Now a man there named Zacchaeus,
who was a chief tax collector and also a wealthy man,
was seeking to see who Jesus was;
but he could not see him because of the crowd,
for he was short in stature.
On that same road as the blind beggar,Zacchaeus too wants to see who Jesus was yet he is hindered by the same crowds that blocked the blind beggar. While in the beggars case it was Jesus who took action on a faithfuls request, here Zacchaeus is the one who must take the initiative.It is that effort which gets notice and Jesus asks to stay at his house.Zacchaeus does not let others block his view, or form his opinions.He places distance between himself and the distractions.Rather that rising above the crowd, he could have stood behind them or with them and listened to who they said Jesus was.They were upset Jesus went to the house of a sinner such as him while he embraced the opportunity for healing; as Jesus talks to him he leaps for joy. In his effort to see who Jesus was, he is rewarded with the forgiveness of sins. In his effort to rise above the crowds and their opinions, he finds acceptance.

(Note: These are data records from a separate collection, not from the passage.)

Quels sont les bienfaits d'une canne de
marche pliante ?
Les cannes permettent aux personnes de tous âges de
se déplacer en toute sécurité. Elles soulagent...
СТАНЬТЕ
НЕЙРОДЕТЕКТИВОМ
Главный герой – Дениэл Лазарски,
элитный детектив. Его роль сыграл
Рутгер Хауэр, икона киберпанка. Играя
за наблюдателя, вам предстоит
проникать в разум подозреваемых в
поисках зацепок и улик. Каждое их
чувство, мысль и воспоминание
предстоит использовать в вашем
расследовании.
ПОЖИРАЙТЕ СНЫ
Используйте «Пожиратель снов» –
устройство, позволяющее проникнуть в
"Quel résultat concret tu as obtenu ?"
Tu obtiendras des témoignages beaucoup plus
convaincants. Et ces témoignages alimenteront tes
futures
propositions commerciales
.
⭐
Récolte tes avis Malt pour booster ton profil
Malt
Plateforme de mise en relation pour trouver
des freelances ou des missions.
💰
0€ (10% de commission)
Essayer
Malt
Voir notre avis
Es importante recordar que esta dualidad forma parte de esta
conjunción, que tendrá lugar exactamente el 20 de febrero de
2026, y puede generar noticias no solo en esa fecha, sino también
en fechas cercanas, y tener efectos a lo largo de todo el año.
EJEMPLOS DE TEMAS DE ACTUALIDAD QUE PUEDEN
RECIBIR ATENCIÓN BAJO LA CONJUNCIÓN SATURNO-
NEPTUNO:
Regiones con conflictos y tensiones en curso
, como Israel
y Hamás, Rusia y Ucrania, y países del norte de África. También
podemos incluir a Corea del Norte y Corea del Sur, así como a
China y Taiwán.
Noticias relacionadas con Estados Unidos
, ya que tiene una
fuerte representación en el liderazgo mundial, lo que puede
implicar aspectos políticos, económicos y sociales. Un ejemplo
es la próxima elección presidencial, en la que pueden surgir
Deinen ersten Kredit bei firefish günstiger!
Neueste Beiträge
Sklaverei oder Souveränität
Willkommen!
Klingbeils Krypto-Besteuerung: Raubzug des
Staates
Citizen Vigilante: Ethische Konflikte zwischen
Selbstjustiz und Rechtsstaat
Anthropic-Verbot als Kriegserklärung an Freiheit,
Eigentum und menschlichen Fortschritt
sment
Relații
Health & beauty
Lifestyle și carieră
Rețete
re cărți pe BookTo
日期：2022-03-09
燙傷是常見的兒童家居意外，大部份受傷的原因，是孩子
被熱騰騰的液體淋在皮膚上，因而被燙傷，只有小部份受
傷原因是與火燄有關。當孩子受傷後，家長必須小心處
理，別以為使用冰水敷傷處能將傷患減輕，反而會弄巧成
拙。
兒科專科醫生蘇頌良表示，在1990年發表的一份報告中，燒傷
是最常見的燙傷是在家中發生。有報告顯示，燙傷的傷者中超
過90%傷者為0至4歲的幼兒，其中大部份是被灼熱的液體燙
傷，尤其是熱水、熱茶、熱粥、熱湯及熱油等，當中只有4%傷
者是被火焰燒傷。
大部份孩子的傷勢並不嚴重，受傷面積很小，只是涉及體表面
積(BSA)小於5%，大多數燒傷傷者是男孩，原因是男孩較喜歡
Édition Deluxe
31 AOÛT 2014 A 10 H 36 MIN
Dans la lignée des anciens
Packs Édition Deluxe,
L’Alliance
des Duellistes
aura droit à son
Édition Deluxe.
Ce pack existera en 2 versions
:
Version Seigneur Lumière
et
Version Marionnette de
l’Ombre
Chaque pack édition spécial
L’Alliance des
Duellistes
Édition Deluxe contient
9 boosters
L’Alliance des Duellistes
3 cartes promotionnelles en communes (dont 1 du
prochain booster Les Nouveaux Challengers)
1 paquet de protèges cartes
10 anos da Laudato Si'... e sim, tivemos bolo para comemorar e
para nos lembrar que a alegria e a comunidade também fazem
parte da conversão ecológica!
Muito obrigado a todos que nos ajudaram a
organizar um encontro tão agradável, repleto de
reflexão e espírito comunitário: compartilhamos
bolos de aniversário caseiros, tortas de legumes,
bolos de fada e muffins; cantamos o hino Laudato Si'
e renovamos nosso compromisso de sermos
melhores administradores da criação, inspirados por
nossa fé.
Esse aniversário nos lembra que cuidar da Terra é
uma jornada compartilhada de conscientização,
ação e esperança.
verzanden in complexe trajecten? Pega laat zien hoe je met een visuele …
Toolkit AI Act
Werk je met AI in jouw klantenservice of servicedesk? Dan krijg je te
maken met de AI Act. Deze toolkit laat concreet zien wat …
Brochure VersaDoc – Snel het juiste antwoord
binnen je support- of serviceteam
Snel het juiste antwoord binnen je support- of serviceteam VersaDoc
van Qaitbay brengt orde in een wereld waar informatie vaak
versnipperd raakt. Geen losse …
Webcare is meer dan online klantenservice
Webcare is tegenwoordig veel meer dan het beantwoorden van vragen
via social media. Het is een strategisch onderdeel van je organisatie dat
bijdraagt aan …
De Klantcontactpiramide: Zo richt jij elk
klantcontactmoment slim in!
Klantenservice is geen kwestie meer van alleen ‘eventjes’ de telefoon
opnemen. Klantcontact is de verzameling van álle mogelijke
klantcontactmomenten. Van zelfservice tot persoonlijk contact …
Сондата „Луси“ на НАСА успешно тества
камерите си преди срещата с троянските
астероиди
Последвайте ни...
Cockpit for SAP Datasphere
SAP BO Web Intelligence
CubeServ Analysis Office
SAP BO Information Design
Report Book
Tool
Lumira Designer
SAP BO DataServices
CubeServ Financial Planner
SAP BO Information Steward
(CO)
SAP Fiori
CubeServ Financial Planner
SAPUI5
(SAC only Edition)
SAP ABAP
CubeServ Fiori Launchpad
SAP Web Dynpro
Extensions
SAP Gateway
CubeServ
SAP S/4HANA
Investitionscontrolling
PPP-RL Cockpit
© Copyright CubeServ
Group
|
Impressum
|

Much of the reason Zacchaeus was not accepted by the people had to do with his profession. In that society the tax collector set the amount of tax collected. They collected enough to satisfy the empire while being able to keep some for themselves. His wealth was an indication that his collection was excessive, though not illegal by Roman standards. By Roman ethics people that made a living through charging others were considered at the bottom of the social ladder. Jewish customs, the law of Moses, were likely compromised also out of the demands by the Roman Empire. His personal sin might have been to overcharge, though the crowds thought of tax collecting as a sin in itself. He can and does repent for his sin of overcharging. Can it be seen that he also rises above the cultural constraints the crowd put on him? Does he rise above the empire to enter into the Kingom of God?